The move to Docker containers and Kubernetes to control them is not without its challenges, says Raveendran. As many people have been grousing for years, networking is a challenge for OpenStack, and in particular the fact that OpenStack does not have a virtual router like Amazon Web Services and Google Compute Engine is a problem. But here is how eBay is thinking about solving it:
The idea is to use the Neutron networking plug-in for OpenStack to create a Kubernetes router. Over the long haul, Raveendran says that eBay may just take the Border Gateway Protocol (BGP) that is used for Layer 3 networking all the way down to the server host and not just stop it at the top of rack (TOR) switch in the infrastructure. This is something that eBay’s hyperscale peers already do to simplify their own networks, which have to span as much as 100,000 machines (sometimes more) in a single network.

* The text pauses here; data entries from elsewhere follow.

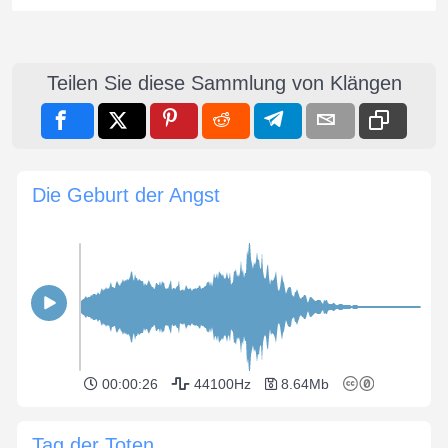
Teilen Sie diese Sammlung von Klängen
Die Geburt der Angst
00:00:26
44100Hz
8.64Mb
Tag der Toten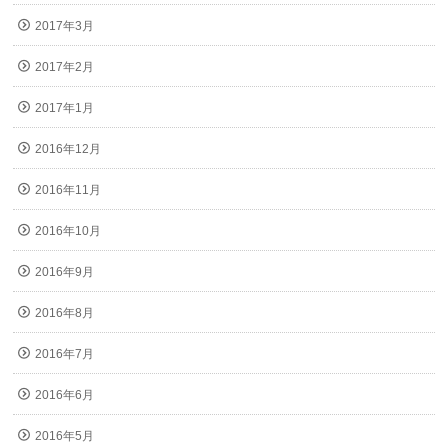
2017年3月
2017年2月
2017年1月
2016年12月
2016年11月
2016年10月
2016年9月
2016年8月
2016年7月
2016年6月
2016年5月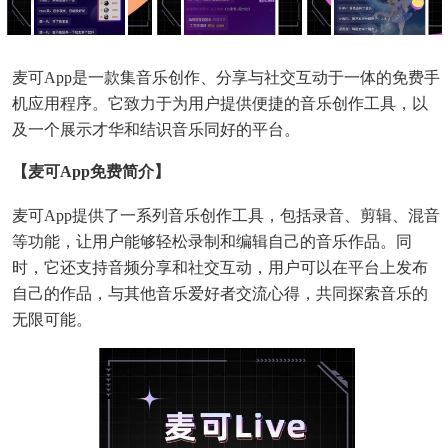
麦可app是一款集音乐创作、分享与社交互动于一体的免费手
机应用程序。它致力于为用户提供便捷的音乐创作工具，以
及一个展示才华和结识音乐同好的平台。
【麦可app免费简介】
麦可app提供了一系列音乐创作工具，包括录音、剪辑、混音
等功能，让用户能够轻松录制和编辑自己的音乐作品。同
时，它还支持音频分享和社交互动，用户可以在平台上发布
自己的作品，与其他音乐爱好者交流心得，共同探索音乐的
无限可能。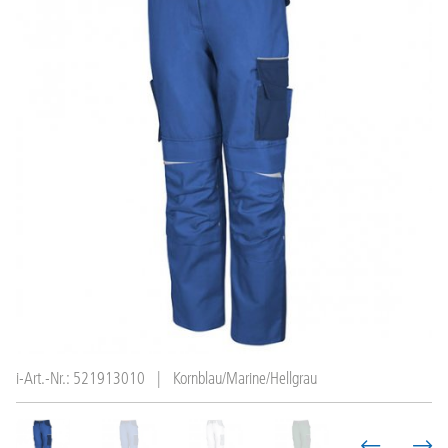
i-Art.-Nr.: 521913010
|
Kornblau/Marine/Hellgrau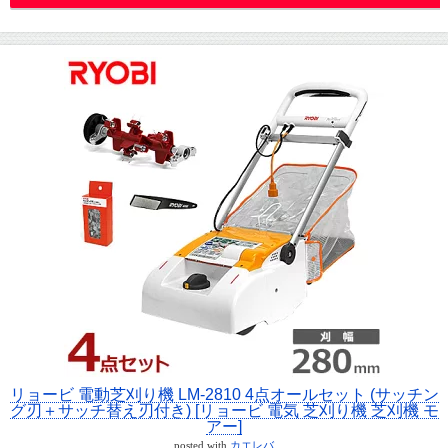
リョービ 電動芝刈り機 LM-2810 4点オールセット (サッチン
グ刃＋サッチ替え刃付き) [リョービ 電気 芝刈り機 芝刈機 モ
アー]
posted with
カエレバ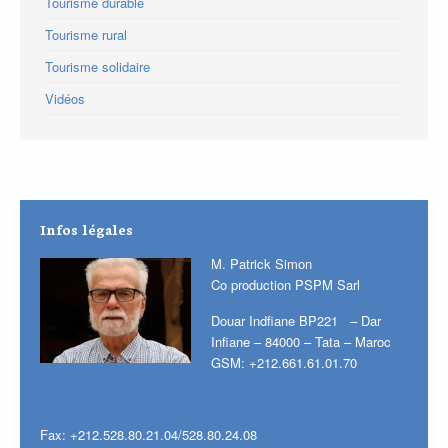
Tourisme durable
Tourisme rural
Tourisme solidaire
Vidéos
Infos légales
M. Patrick Simon
Co production PSPM Sarl
Douar Indfiane BP221 – Dar
Infiane – 84000 – Tata – Maroc
GSM: +212.661.61.01.70
Fax: +212.528.80.21.04/528.80.24.08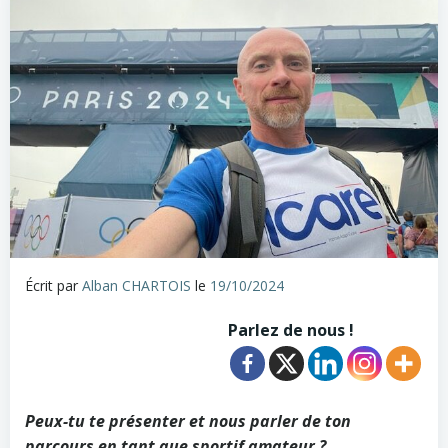
Écrit par
Alban CHARTOIS
le
19/10/2024
Parlez de nous !
Peux-tu te présenter et nous parler de ton
parcours en tant que sportif amateur ?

The other issue that eBay is worried about is scale, of course, and it is working with the Kubernetes community to scale out the performance of Kubernetes, which had some self-imposed limitations in its early release as Google and its community partners sought to get the semantics and the foundation right for mixed workload and hardware environments that are not the norm inside of Google. eBay is also participating in the Ubernetes effort to federate Kubernetes clusters and scale them across datacenter regions or across a mix of public clouds and private clusters that use Kubernetes to abstract the container level. eBay is also looking at ways of integrating its Cinder block storage with its Kubernetes container pods.